Available records
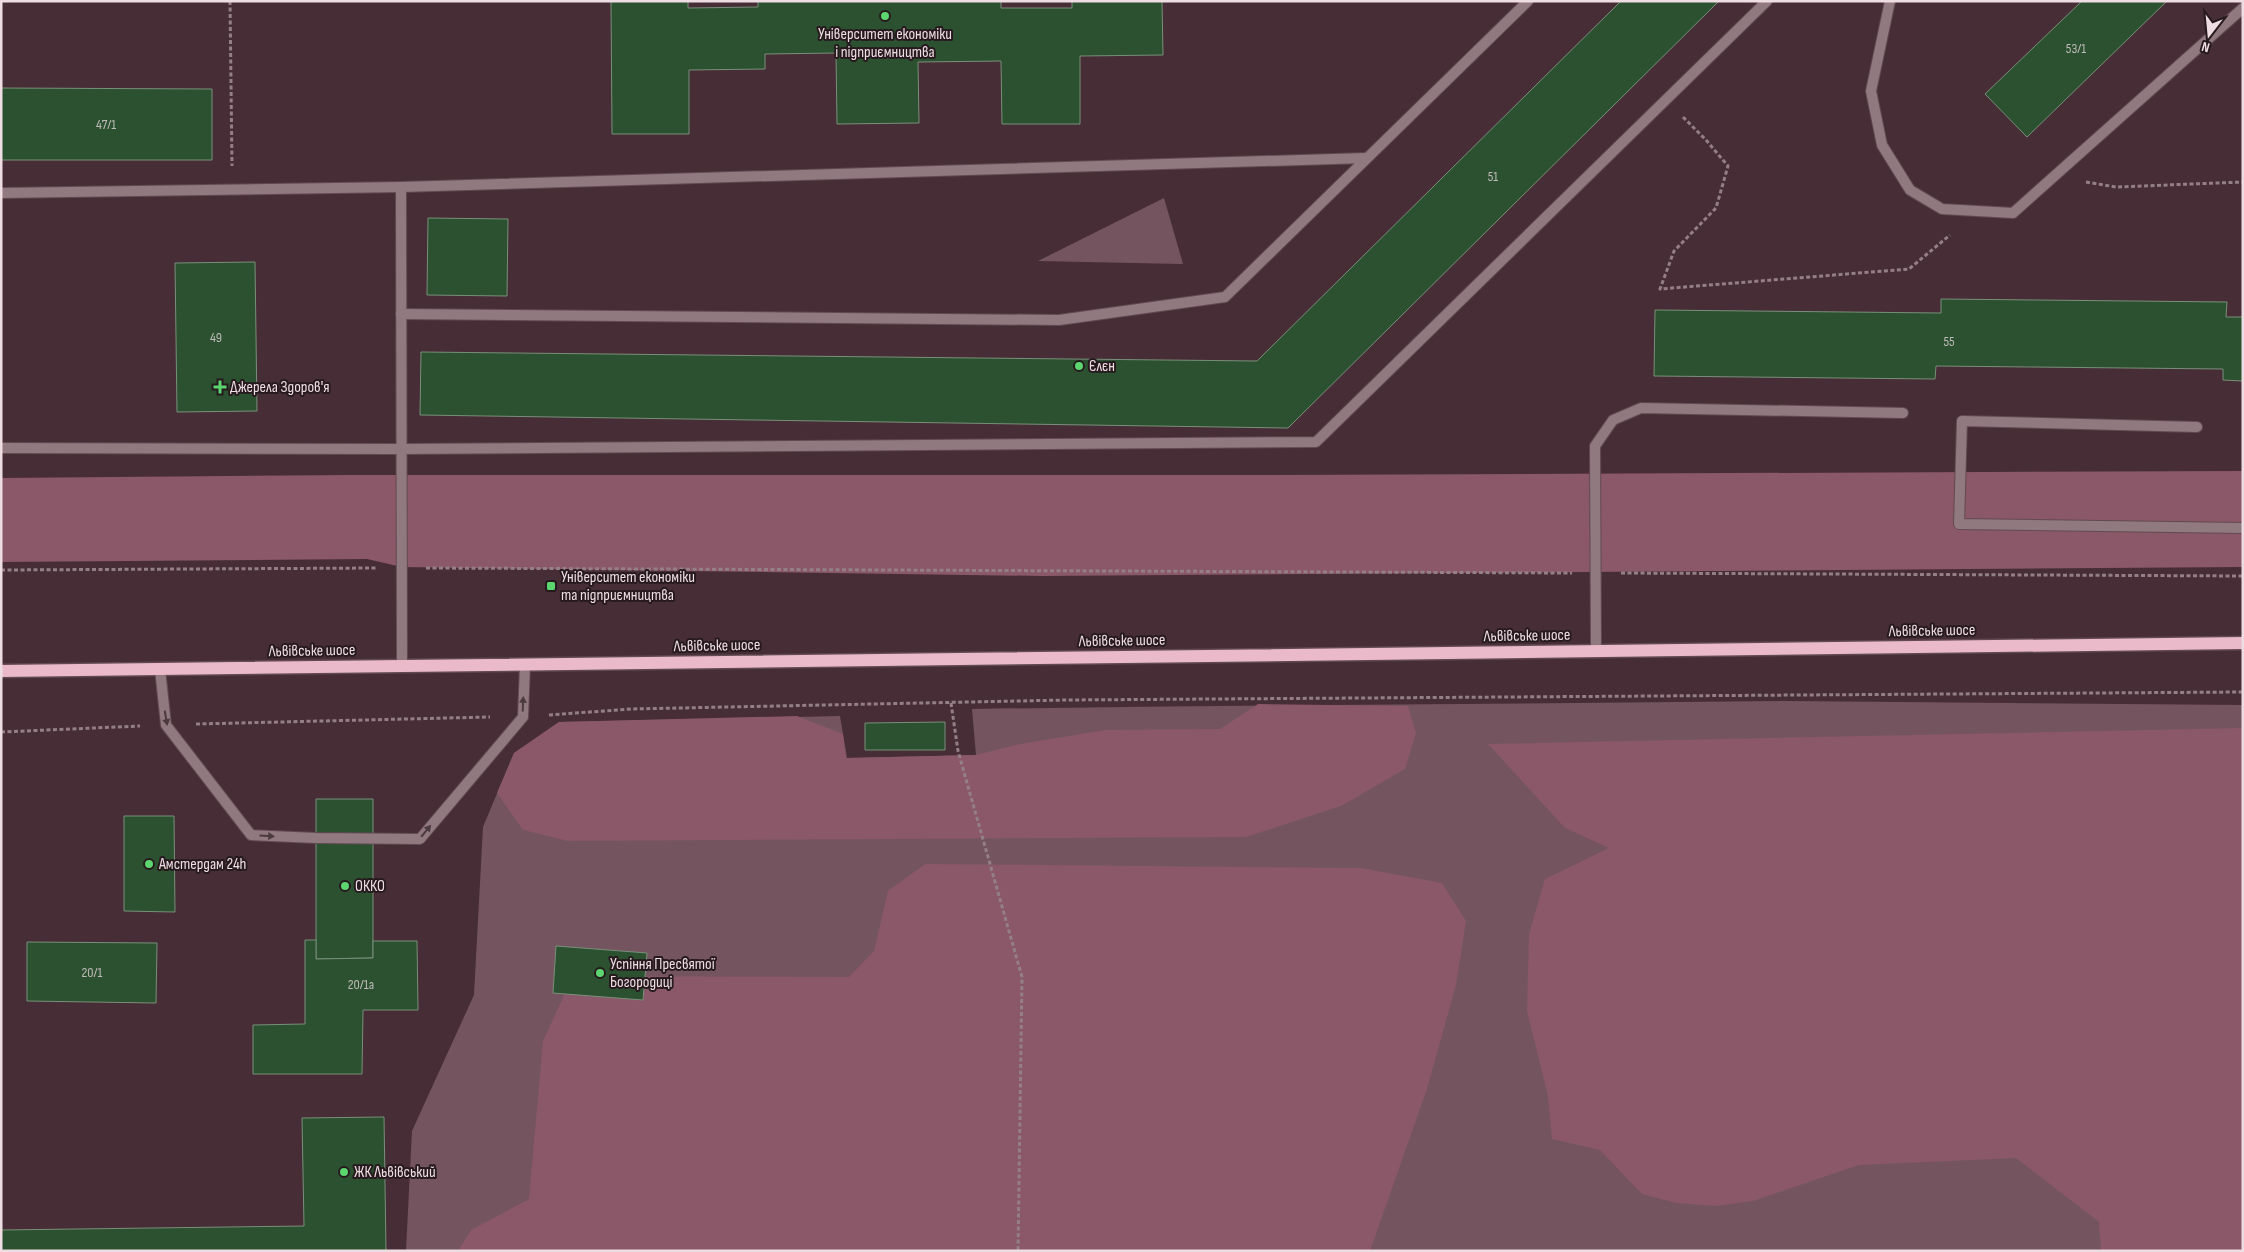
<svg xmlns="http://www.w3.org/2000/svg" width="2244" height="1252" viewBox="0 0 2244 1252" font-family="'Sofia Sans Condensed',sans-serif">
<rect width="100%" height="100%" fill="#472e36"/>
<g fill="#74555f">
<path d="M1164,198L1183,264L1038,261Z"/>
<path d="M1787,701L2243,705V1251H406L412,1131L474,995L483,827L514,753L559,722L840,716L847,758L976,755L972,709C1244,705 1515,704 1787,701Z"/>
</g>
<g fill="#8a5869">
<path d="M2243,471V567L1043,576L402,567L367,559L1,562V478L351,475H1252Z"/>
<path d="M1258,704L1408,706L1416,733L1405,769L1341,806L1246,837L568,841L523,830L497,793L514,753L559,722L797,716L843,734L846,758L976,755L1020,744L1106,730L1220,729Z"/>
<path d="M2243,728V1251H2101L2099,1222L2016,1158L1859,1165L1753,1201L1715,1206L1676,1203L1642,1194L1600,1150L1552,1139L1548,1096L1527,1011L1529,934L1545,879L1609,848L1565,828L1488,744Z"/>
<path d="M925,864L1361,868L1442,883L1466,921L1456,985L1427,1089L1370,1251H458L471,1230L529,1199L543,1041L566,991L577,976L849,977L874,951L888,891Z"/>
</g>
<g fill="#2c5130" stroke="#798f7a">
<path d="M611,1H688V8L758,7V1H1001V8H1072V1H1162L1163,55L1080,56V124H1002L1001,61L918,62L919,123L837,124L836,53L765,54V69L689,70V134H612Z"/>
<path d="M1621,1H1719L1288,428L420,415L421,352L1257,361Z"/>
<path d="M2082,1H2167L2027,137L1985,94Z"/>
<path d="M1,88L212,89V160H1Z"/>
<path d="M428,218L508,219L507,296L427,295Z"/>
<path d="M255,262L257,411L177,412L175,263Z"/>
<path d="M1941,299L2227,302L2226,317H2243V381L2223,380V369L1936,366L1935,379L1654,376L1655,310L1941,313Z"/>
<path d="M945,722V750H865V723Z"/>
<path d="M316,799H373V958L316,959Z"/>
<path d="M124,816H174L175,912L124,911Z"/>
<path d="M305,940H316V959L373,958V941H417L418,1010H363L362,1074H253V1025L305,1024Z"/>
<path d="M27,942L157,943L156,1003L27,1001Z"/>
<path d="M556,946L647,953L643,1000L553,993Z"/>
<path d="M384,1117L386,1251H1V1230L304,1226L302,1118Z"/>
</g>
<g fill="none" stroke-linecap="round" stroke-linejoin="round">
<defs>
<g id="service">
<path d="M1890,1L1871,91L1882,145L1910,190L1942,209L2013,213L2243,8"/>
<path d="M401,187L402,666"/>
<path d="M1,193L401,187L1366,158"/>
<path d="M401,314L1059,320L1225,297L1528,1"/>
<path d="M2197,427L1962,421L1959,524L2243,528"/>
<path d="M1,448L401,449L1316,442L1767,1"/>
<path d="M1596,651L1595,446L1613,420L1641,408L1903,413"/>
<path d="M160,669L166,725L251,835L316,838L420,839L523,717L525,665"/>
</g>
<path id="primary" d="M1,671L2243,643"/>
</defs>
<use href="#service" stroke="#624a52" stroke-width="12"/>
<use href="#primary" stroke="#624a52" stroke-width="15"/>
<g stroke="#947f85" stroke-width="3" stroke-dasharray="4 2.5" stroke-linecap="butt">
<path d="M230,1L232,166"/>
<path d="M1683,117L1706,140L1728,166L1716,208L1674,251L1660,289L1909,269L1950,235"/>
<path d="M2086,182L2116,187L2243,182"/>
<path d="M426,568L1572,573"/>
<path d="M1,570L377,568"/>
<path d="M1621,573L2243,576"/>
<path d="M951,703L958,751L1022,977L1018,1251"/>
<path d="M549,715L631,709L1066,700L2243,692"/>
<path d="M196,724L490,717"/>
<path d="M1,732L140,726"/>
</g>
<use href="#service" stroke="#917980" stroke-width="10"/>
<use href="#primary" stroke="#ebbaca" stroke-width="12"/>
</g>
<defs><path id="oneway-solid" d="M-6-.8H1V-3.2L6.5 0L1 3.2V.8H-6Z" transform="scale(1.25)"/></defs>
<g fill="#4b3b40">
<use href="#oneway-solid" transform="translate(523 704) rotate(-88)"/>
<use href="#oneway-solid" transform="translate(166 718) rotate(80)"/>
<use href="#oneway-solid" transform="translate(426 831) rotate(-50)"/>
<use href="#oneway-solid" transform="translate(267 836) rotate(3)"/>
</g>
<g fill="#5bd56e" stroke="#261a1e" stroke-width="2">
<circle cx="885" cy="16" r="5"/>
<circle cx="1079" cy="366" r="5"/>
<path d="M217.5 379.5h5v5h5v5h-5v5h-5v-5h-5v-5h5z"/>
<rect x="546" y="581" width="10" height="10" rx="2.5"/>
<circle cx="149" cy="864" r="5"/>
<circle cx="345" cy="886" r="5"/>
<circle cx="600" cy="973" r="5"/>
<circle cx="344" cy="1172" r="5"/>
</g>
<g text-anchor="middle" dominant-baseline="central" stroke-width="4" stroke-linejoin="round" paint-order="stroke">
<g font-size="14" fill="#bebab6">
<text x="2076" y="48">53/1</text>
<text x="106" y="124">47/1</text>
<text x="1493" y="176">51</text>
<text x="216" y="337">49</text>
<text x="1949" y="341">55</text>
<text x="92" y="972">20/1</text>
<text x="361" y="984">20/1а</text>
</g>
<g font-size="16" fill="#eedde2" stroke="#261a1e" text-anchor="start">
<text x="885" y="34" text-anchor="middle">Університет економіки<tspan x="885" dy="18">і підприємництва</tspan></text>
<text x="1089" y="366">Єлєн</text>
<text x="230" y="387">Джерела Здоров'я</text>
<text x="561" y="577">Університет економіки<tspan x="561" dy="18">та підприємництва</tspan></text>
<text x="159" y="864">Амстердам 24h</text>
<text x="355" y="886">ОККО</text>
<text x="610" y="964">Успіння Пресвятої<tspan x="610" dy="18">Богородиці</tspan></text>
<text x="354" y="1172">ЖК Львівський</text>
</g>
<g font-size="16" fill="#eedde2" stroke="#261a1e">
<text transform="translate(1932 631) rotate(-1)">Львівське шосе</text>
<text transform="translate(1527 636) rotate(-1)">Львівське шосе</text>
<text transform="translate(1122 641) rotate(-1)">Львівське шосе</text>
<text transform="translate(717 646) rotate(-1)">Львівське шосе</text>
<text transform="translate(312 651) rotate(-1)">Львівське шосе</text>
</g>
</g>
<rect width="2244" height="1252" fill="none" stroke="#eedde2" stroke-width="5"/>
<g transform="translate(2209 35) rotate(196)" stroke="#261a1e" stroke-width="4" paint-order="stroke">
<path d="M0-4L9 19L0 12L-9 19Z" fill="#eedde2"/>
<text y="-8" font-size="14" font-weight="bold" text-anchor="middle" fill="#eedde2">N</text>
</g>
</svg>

Activity
Before copying the material, set its pictures aside; then transcribe it word for word.

Answer to the exercise
<svg xmlns="http://www.w3.org/2000/svg" width="2244" height="1252" viewBox="0 0 2244 1252" font-family="'Sofia Sans Condensed',sans-serif">
<rect width="100%" height="100%" fill="#472e36"/>
<g fill="#74555f">
<path d="M1164,198L1183,264L1038,261Z"/>
<path d="M1787,701L2243,705V1251H406L412,1131L474,995L483,827L514,753L559,722L840,716L847,758L976,755L972,709C1244,705 1515,704 1787,701Z"/>
</g>
<g fill="#8a5869">
<path d="M2243,471V567L1043,576L402,567L367,559L1,562V478L351,475H1252Z"/>
<path d="M1258,704L1408,706L1416,733L1405,769L1341,806L1246,837L568,841L523,830L497,793L514,753L559,722L797,716L843,734L846,758L976,755L1020,744L1106,730L1220,729Z"/>
<path d="M2243,728V1251H2101L2099,1222L2016,1158L1859,1165L1753,1201L1715,1206L1676,1203L1642,1194L1600,1150L1552,1139L1548,1096L1527,1011L1529,934L1545,879L1609,848L1565,828L1488,744Z"/>
<path d="M925,864L1361,868L1442,883L1466,921L1456,985L1427,1089L1370,1251H458L471,1230L529,1199L543,1041L566,991L577,976L849,977L874,951L888,891Z"/>
</g>
<g fill="#2c5130" stroke="#798f7a">
<path d="M611,1H688V8L758,7V1H1001V8H1072V1H1162L1163,55L1080,56V124H1002L1001,61L918,62L919,123L837,124L836,53L765,54V69L689,70V134H612Z"/>
<path d="M1621,1H1719L1288,428L420,415L421,352L1257,361Z"/>
<path d="M2082,1H2167L2027,137L1985,94Z"/>
<path d="M1,88L212,89V160H1Z"/>
<path d="M428,218L508,219L507,296L427,295Z"/>
<path d="M255,262L257,411L177,412L175,263Z"/>
<path d="M1941,299L2227,302L2226,317H2243V381L2223,380V369L1936,366L1935,379L1654,376L1655,310L1941,313Z"/>
<path d="M945,722V750H865V723Z"/>
<path d="M316,799H373V958L316,959Z"/>
<path d="M124,816H174L175,912L124,911Z"/>
<path d="M305,940H316V959L373,958V941H417L418,1010H363L362,1074H253V1025L305,1024Z"/>
<path d="M27,942L157,943L156,1003L27,1001Z"/>
<path d="M556,946L647,953L643,1000L553,993Z"/>
<path d="M384,1117L386,1251H1V1230L304,1226L302,1118Z"/>
</g>
<g fill="none" stroke-linecap="round" stroke-linejoin="round">
<defs>
<g id="service">
<path d="M1890,1L1871,91L1882,145L1910,190L1942,209L2013,213L2243,8"/>
<path d="M401,187L402,666"/>
<path d="M1,193L401,187L1366,158"/>
<path d="M401,314L1059,320L1225,297L1528,1"/>
<path d="M2197,427L1962,421L1959,524L2243,528"/>
<path d="M1,448L401,449L1316,442L1767,1"/>
<path d="M1596,651L1595,446L1613,420L1641,408L1903,413"/>
<path d="M160,669L166,725L251,835L316,838L420,839L523,717L525,665"/>
</g>
<path id="primary" d="M1,671L2243,643"/>
</defs>
<use href="#service" stroke="#624a52" stroke-width="12"/>
<use href="#primary" stroke="#624a52" stroke-width="15"/>
<g stroke="#947f85" stroke-width="3" stroke-dasharray="4 2.5" stroke-linecap="butt">
<path d="M230,1L232,166"/>
<path d="M1683,117L1706,140L1728,166L1716,208L1674,251L1660,289L1909,269L1950,235"/>
<path d="M2086,182L2116,187L2243,182"/>
<path d="M426,568L1572,573"/>
<path d="M1,570L377,568"/>
<path d="M1621,573L2243,576"/>
<path d="M951,703L958,751L1022,977L1018,1251"/>
<path d="M549,715L631,709L1066,700L2243,692"/>
<path d="M196,724L490,717"/>
<path d="M1,732L140,726"/>
</g>
<use href="#service" stroke="#917980" stroke-width="10"/>
<use href="#primary" stroke="#ebbaca" stroke-width="12"/>
</g>
<defs><path id="oneway-solid" d="M-6-.8H1V-3.2L6.5 0L1 3.2V.8H-6Z" transform="scale(1.25)"/></defs>
<g fill="#4b3b40">
<use href="#oneway-solid" transform="translate(523 704) rotate(-88)"/>
<use href="#oneway-solid" transform="translate(166 718) rotate(80)"/>
<use href="#oneway-solid" transform="translate(426 831) rotate(-50)"/>
<use href="#oneway-solid" transform="translate(267 836) rotate(3)"/>
</g>
<g fill="#5bd56e" stroke="#261a1e" stroke-width="2">
<circle cx="885" cy="16" r="5"/>
<circle cx="1079" cy="366" r="5"/>
<path d="M217.5 379.5h5v5h5v5h-5v5h-5v-5h-5v-5h5z"/>
<rect x="546" y="581" width="10" height="10" rx="2.5"/>
<circle cx="149" cy="864" r="5"/>
<circle cx="345" cy="886" r="5"/>
<circle cx="600" cy="973" r="5"/>
<circle cx="344" cy="1172" r="5"/>
</g>
<g text-anchor="middle" dominant-baseline="central" stroke-width="4" stroke-linejoin="round" paint-order="stroke">
<g font-size="14" fill="#bebab6">
<text x="2076" y="48">53/1</text>
<text x="106" y="124">47/1</text>
<text x="1493" y="176">51</text>
<text x="216" y="337">49</text>
<text x="1949" y="341">55</text>
<text x="92" y="972">20/1</text>
<text x="361" y="984">20/1а</text>
</g>
<g font-size="16" fill="#eedde2" stroke="#261a1e" text-anchor="start">
<text x="885" y="34" text-anchor="middle">Університет економіки<tspan x="885" dy="18">і підприємництва</tspan></text>
<text x="1089" y="366">Єлєн</text>
<text x="230" y="387">Джерела Здоров'я</text>
<text x="561" y="577">Університет економіки<tspan x="561" dy="18">та підприємництва</tspan></text>
<text x="159" y="864">Амстердам 24h</text>
<text x="355" y="886">ОККО</text>
<text x="610" y="964">Успіння Пресвятої<tspan x="610" dy="18">Богородиці</tspan></text>
<text x="354" y="1172">ЖК Львівський</text>
</g>
<g font-size="16" fill="#eedde2" stroke="#261a1e">
<text transform="translate(1932 631) rotate(-1)">Львівське шосе</text>
<text transform="translate(1527 636) rotate(-1)">Львівське шосе</text>
<text transform="translate(1122 641) rotate(-1)">Львівське шосе</text>
<text transform="translate(717 646) rotate(-1)">Львівське шосе</text>
<text transform="translate(312 651) rotate(-1)">Львівське шосе</text>
</g>
</g>
<rect width="2244" height="1252" fill="none" stroke="#eedde2" stroke-width="5"/>
<g transform="translate(2209 35) rotate(196)" stroke="#261a1e" stroke-width="4" paint-order="stroke">
<path d="M0-4L9 19L0 12L-9 19Z" fill="#eedde2"/>
<text y="-8" font-size="14" font-weight="bold" text-anchor="middle" fill="#eedde2">N</text>
</g>
</svg>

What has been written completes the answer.